Most Studies Suggest vitamin D3 is More Effective Than D2
For the past several years, the popular “sunshine vitamin” or vitamin D has grabbed headlines for numerous reasons. Foremost is the fact that an estimated three-quarters of all American teens and adults are deficient in vitamin D, a sobering fact considering the deficiency is linked to countless chronic illnesses and life-threatening diseases. There has also been much debate among health professionals about the minimum daily dosage of vitamin D required with some physicians recommending as much as 5,000 – 10,000 IUs per day. Finally, increased interest in the enormous health benefits ascribed to vitamin D has led to more research about how it works and metabolizes in the body, particularly in recent studies suggesting that vitamin D3 is more effective than D2.
You may have never given much thought to the “2” or “3” attached to vitamin D, but they are important because they refer to two inactive precursors. (If you need a quick Biology refresher course, precursors are a substance, cell or chemical component from which another substance, cell or chemical component if formed) In the case of D3, which is known as cholecalciferol, and D2, which is known as ergocalciferol, both are transformed in the liver and kidneys into hydroxyvitamin D, a non-active storage form, and dihydroxyvitamin D, an active form that is controlled by the body.

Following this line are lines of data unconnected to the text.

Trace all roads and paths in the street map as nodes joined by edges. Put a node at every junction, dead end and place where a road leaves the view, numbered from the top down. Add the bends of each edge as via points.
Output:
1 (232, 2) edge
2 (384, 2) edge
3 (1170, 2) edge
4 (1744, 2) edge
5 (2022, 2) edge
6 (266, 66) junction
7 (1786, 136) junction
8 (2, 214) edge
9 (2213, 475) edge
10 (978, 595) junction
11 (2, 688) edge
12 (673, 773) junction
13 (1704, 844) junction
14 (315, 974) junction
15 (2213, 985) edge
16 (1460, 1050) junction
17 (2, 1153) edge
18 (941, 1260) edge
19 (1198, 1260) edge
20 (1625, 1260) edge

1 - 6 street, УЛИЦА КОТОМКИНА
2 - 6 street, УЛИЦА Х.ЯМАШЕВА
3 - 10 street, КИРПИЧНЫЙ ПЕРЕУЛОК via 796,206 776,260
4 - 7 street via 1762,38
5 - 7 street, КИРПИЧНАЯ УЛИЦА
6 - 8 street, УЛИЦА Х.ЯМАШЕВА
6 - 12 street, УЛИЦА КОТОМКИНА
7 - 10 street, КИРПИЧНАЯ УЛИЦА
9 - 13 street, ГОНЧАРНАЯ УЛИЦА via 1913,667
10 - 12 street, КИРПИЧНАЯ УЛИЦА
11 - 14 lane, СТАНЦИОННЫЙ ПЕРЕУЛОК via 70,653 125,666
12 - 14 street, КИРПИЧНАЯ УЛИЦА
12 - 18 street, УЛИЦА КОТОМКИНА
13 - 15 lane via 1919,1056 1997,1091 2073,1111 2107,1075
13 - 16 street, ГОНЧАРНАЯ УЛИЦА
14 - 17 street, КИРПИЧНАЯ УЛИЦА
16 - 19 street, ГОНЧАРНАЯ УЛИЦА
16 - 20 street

Recent studies have concluded that vitamin D3 is more effective and potent than D2, possibly because of the way the two different forms are metabolized in the body.
One such study reported in the Journal of Clinical Endocrinology & Metabolism and conducted by Robert Heaney, MD, from Creighton University in Nebraska, concluded that vitamin D3 was 87% more potent than D2. Additional studies published in the American Journal of Clinical Nutrition echoed the results of earlier research that D3 is more effective than D2, indicating that vitamin D3 is more effective at raising serum 25 concentrations than vitamin D2. Simply put, researchers determined the difference between the two vitamin D forms is attributed to the way each form is metabolized in the body.
Why should you care about if you are getting enough vitamin D and if you are taking the proper form if you are choosing to supplement? Mainly because most of us do not manufacture enough vitamin D on our own. Some experts blame the increased usage of sunscreen, long sleeves, hats and other precautions to prevent skin cancer as a huge culprit, since applying sunscreen slashes the skin’s ability to produce vitamin D to almost nothing. Winter months exacerbate the problem when some northern countries receive so little sunlight that people are unable to manufacture any vitamin D at all. Add to the fact that many of us spend many hours indoors at office jobs and it’s easy to see why many experts feel that eating vitamin D fortified foods and dietary supplements are the best ways to make sure we’re getting enough vitamin D.